From the soil to our bodies, minerals are essential to life, and that is what the author explores in this volume. Kane shows minerals in a new way and lauds the beauty of their presence, taking complex science and breaking it down into something that is easy to understand; and yet, he is unafraid to tackle complex scientific explanations. While explanations of terms like “mineral uptake” and anions are not usually riveting, this author does a fantastic job of making it feel less like reading a science text and more like exploring a world that is wonderful and strange. Indeed, this story of minerals is remarkable.
This book also addresses many misconceptions people have about minerals, as well as how synthetic minerals are not absorbed the same as ones found naturally in plants. Part science text, part nutrition guide, this is an eye opening read for anyone not familiar with the multifaceted roles minerals play in our lives.

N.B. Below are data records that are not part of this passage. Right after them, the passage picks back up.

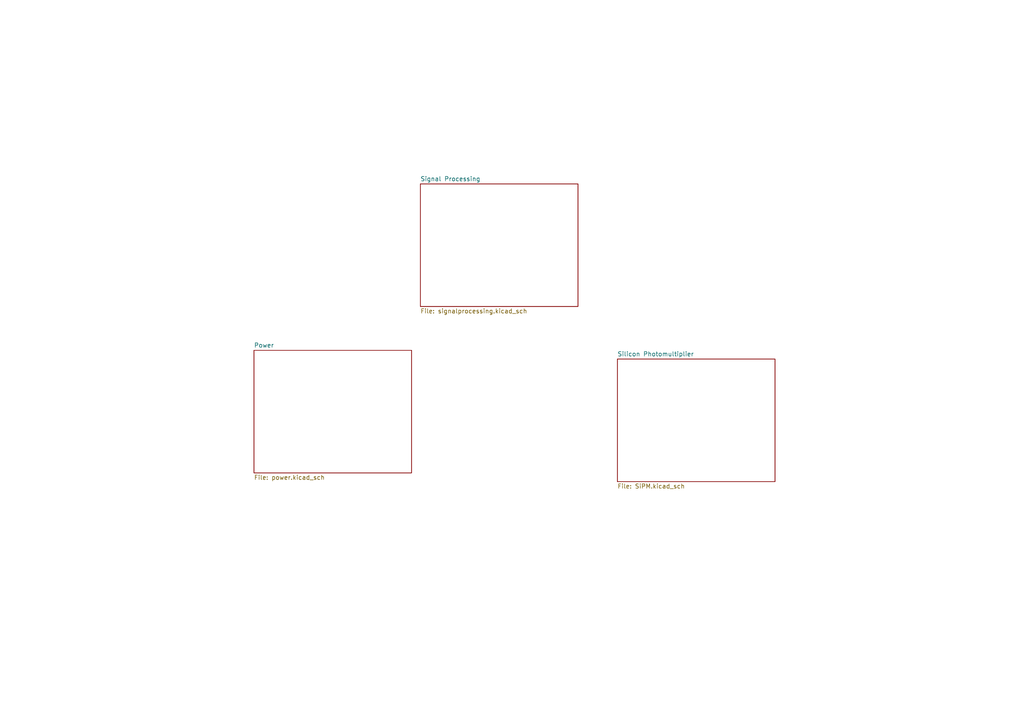
<source format=kicad_sch>
(kicad_sch
	(version 20250114)
	(generator "eeschema")
	(generator_version "9.0")
	(uuid "901a4a81-3d4a-4d59-b0fc-ea1dade1210f")
	(paper "A4")
	(lib_symbols)
	(sheet
		(at 179.07 104.14)
		(size 45.72 35.56)
		(exclude_from_sim no)
		(in_bom yes)
		(on_board yes)
		(dnp no)
		(fields_autoplaced yes)
		(stroke
			(width 0.1524)
			(type solid)
		)
		(fill
			(color 0 0 0 0.0000)
		)
		(uuid "09770208-9a6f-42aa-9b04-6e9dd61abdb1")
		(property "Sheetname" "Silicon Photomultiplier"
			(at 179.07 103.4284 0)
			(effects
				(font
					(size 1.27 1.27)
				)
				(justify left bottom)
			)
		)
		(property "Sheetfile" "SiPM.kicad_sch"
			(at 179.07 140.2846 0)
			(effects
				(font
					(size 1.27 1.27)
				)
				(justify left top)
			)
		)
		(instances
			(project "PROVES_Cosmic_Watch"
				(path "/901a4a81-3d4a-4d59-b0fc-ea1dade1210f"
					(page "2")
				)
			)
		)
	)
	(sheet
		(at 121.92 53.34)
		(size 45.72 35.56)
		(exclude_from_sim no)
		(in_bom yes)
		(on_board yes)
		(dnp no)
		(fields_autoplaced yes)
		(stroke
			(width 0.1524)
			(type solid)
		)
		(fill
			(color 0 0 0 0.0000)
		)
		(uuid "7e234915-02ab-46f1-97e9-144c63994663")
		(property "Sheetname" "Signal Processing"
			(at 121.92 52.6284 0)
			(effects
				(font
					(size 1.27 1.27)
				)
				(justify left bottom)
			)
		)
		(property "Sheetfile" "signalprocessing.kicad_sch"
			(at 121.92 89.4846 0)
			(effects
				(font
					(size 1.27 1.27)
				)
				(justify left top)
			)
		)
		(instances
			(project "PROVES_Cosmic_Watch"
				(path "/901a4a81-3d4a-4d59-b0fc-ea1dade1210f"
					(page "3")
				)
			)
		)
	)
	(sheet
		(at 73.66 101.6)
		(size 45.72 35.56)
		(exclude_from_sim no)
		(in_bom yes)
		(on_board yes)
		(dnp no)
		(fields_autoplaced yes)
		(stroke
			(width 0.1524)
			(type solid)
		)
		(fill
			(color 0 0 0 0.0000)
		)
		(uuid "94b942db-2822-486c-90f4-c726bdd9ff86")
		(property "Sheetname" "Power"
			(at 73.66 100.8884 0)
			(effects
				(font
					(size 1.27 1.27)
				)
				(justify left bottom)
			)
		)
		(property "Sheetfile" "power.kicad_sch"
			(at 73.66 137.7446 0)
			(effects
				(font
					(size 1.27 1.27)
				)
				(justify left top)
			)
		)
		(instances
			(project "PROVES_Cosmic_Watch"
				(path "/901a4a81-3d4a-4d59-b0fc-ea1dade1210f"
					(page "4")
				)
			)
		)
	)
	(sheet_instances
		(path "/"
			(page "1")
		)
	)
	(embedded_fonts no)
)

</source>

While the science can get a little heavy in places, mostly this book explains things in an engaging and confident voice, the narrative filled with a beautiful, child-like wonder at the amazing-ness that is minerals and the world we live in, the processes that made us. From the micro to the macro, from the hearts of stars and carried through the universe, after looking at minerals this way, it’s impossible not to celebrate with the author at the complexity in all of us, even a simple apple, and marvel at how we are all made of stars, celebrating the beautiful complexity that is life.